Movies

Cannes Film Review: ‘First Love’

The tongue-in-cheek apology with which mega-prolific Japanese mischief maker Takashi Miike introduced the premiere of his latest madcap mashup in Cannes — “I want to apologize for making such a sweet love story with no violence and no decapitations” — was proved almost instantly to be a joke, as within the first few minutes of “First Love,” a surprised head is summarily and gorily sundered from its owner’s body. Though the irrepressible Miike, whose 2017 “Blade of the Immortal” is canonically accepted as his 100th film, does loosely build movie No. 103 around a sweet little love story, he spares no mayhem in the process. “First Love” may be a fluffier, more eager-to-please bauble than Miike’s more challengingly outré titles, but like the cutesy mechanical toy puppy that turns up yapping in the middle of the film, it is wired to explode, and it is a blast.

Shuffling their deck of genre archetypes, Miike and regular screenwriter Masara Nakamura deal out a hand that could be lifted straight from a ’50s pulp paperback.

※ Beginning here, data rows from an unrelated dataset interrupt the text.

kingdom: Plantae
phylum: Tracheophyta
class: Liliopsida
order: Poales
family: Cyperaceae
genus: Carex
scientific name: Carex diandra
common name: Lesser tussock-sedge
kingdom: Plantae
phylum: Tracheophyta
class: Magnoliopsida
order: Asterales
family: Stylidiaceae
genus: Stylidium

Solitary young boxer Leo (Masataka Kubota) trains in his gym and later wins his fight with a stunning knockout blow. But his sclerotic trainer is not satisfied: Why doesn’t Leo display any triumphalist emotion when he wins? His diagnosis is simple: Leo fights well but is not fighting for anything, or anyone. Leo accepts the tongue-lashing wordlessly and slopes off to his menial day job. And then a routine medical checkup reveals a brain tumor.

Leo had little to live for, and now he’s dying — as an abandoned orphan (and have no fear that Miike, alive as ever to the potential of a provocative image, won’t insert a flashback to a litter-strewn alleyway where a discarded baby squalls amid piles of garbage) he has no family. He needs a mission, and one appears in the appealing form of Yuri (Sakurako Kanishi), a literally haunted young woman forced into prostitution for a local gang boss to pay off her wastrel father’s debts.

Despite the grimness of her circumstances, and the drug addiction into which her captors have lured her, Yuri projects the dewy innocence of a princess trapped in an enchanted forest. But if her paper-thin characterization as a trembling ingenue in need of rescue begins to grate on your feminist sensibilities, here comes her opposite number Julie (Becky Rabone), the girlfriend of the gangster henchman who was Yuri’s erstwhile guard/pimp, who turns out to be a smirking, death-dealing badass with a nice line in death-by-sword. All of these desperate characters are caught up in a bigger plot involving a lot of money, a lot of drugs and the wannabe-Machiavellian, actually super-dumb intrigues of hoodlum Kase (Shota Sometani) as he jockeys for power and tries to play his criminal boss against a rival mafioso and the corrupt cops ginning up the works in between.

For sure, none of this is anything you haven’t seen before, most of it in one or several Takashi Miike films. However, the sheer kinetic momentum Miike builds up, the none-too-overdone stylish gore and the relative coherence of a storyline that is, very broadly speaking, plausible (as opposed to the all-out gonzo surreality that Miike has dealt in before), make this one of his most accessible, and purely enjoyable films. The daftest flourish is the conception of Yuri’s haunting by her abusive father, which is gleefully and in ever-dubious taste played for laughs. Perhaps a product of Yuri’s addiction withdrawal, the “ghost” is imagined as a very unterrifying middle-aged man shuffling around after her wrapped in a classic Halloween-ghost white sheet. At one point, he even dad-dances.

DP Nobuyasu Kita and editor Akira Kamiya are equally to thank for the clarity of the film’s many action sequences, which are cut and choreographed with remarkable precision, something that Miike makes look as easy as falling off a log and then being decapitated by it. And those sequences embellish a tall tale that just about hangs together if we understand the basic pulp foundational truth: No one, aside from our chaste, star cross’d central duo, has anything but the most selfish and ruthless of intentions, and that makes them eternally, satisfyingly deserving of whatever inventively grisly fate Miike can conceive for them.

So “First Love” has a Screenwriting 101 plotline, delivered by a panoply of stock characters. But that simply means Miike doesn’t have to slow down to help us catch up. The director is on record saying he feels most at home on a movie set, which is good, because that’s presumably where he’s spent the vast majority of his adult life. And somehow, here that sheer joy in the process of shooting — of finding ways to stage and execute scenes visually, of problem-solving and thinking on your feet — transmits itself into this otherwise proudly escapist film, almost giving it depth (apologies to Miike, who might well be horrified by that accusation). Hard-boiled and soft-hearted, peopled by characters who are fast with their fists and slow with their wits, “First Love” is mostly remarkable for renewing once again the apparently infinitely renewable resource that is Miike’s filmmaking energy. On this evidence, who’s to say he won’t become feature directing’s first bicentennial man.